Brian Roberts, though, damn... who knew?

Well, uh, you did.

Concerning the rest of yesterday's game, due to an urgent and inescapable personal need to take a two-hour nap, I was only able to listen to the final few innings of the Master's call on the radio.

It was weird; even though the score was 3-2 in the bottom of the eighth, and the Toronto pitcher had just walked two in a row, and Gardner had fought back from 0-2 to a full count, there was no hope in Sterling's voice. There was no sense of the tension or of any possibilities. The pitcher was faltering, and Gardner was doing a pretty good job of hanging in there, but Sterling called Gardner's strikeout as if it was inevitable.
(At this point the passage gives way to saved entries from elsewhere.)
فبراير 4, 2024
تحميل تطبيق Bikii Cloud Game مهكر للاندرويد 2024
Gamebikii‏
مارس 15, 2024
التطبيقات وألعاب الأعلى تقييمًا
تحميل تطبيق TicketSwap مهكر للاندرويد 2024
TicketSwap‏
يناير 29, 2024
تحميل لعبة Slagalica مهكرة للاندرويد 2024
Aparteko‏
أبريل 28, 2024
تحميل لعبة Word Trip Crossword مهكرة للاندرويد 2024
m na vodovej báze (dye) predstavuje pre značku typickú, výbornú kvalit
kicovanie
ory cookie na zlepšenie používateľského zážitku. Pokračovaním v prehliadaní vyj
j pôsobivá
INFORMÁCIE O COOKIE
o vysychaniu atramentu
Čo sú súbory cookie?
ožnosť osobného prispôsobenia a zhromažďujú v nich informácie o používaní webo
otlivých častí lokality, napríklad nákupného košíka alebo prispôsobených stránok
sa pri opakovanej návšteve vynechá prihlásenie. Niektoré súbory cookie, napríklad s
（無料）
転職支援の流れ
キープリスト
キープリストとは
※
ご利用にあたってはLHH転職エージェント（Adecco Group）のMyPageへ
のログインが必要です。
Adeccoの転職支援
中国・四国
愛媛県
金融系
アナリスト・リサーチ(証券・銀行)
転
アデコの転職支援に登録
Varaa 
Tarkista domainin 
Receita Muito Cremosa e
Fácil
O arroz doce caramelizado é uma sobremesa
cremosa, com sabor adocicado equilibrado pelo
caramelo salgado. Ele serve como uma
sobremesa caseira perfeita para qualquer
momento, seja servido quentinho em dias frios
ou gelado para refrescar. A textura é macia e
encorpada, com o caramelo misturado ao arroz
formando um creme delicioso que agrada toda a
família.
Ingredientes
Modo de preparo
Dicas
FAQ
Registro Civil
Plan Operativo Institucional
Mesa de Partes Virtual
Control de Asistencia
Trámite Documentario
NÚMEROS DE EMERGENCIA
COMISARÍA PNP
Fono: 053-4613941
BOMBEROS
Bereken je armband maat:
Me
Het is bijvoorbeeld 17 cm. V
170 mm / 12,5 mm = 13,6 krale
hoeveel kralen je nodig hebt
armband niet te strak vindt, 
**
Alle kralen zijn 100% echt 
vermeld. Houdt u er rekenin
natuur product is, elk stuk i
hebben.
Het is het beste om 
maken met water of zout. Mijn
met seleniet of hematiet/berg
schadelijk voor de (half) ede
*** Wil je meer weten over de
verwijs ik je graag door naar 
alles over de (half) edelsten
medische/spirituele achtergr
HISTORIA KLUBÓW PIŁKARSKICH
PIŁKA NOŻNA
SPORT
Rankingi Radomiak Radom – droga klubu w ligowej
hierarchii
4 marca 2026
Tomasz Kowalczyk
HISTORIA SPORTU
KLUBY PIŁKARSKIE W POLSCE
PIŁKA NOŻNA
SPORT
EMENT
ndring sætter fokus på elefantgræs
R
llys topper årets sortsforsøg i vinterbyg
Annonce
He called it as if, yes, he could predict baseball.

I was sad.

Ken of Brooklyn said...

On the money El Duque and LBJ!

It has been brutal listening to the Master's resignation this year, it's almost impossible to cheerlead behind this 2014 team. Though, he was absolutely hilarious the day before when the Yankees scored 6 runs, a BIG joke in the booth about FINALLY reading from the Papa Johns 6 or more runs promo script, " We haven't had to do this very often this year!!!!"

Sad indeed.

Alphonso said...

I know this goes against reality, but I think Gardener is our most dangerous hitter in the clutch. That is, danger to the possibility of a favorable outcome.

I can predict his at bats; He always gets behind 1-2. Always.

Then, he strikes out after warding off/taking about 6 more pitches. The best pitches he gets, early in the at-bat, he takes for strikes.

Occasionally, he will hit a rocket. Usually a double play ball where the relay to first beats him by 1/2 a step. Always close, but always out.

This happens every time when I watch him. With me on view, he is batting .000 with runners in scoring position when it matters.

I know that, for others, he has the best batting average on the team for these circumstances. But for me, he is god awful and predictable.

I know. I should not, must not, watch the games. Or listen to them.

Yankee Fan said...

About ju ju: Alphonso, would it be too much to ask that you only watch Gardener at bats on replay or SportsCenter.

Anonymous said...

More John M.!!! Love that guy's writing!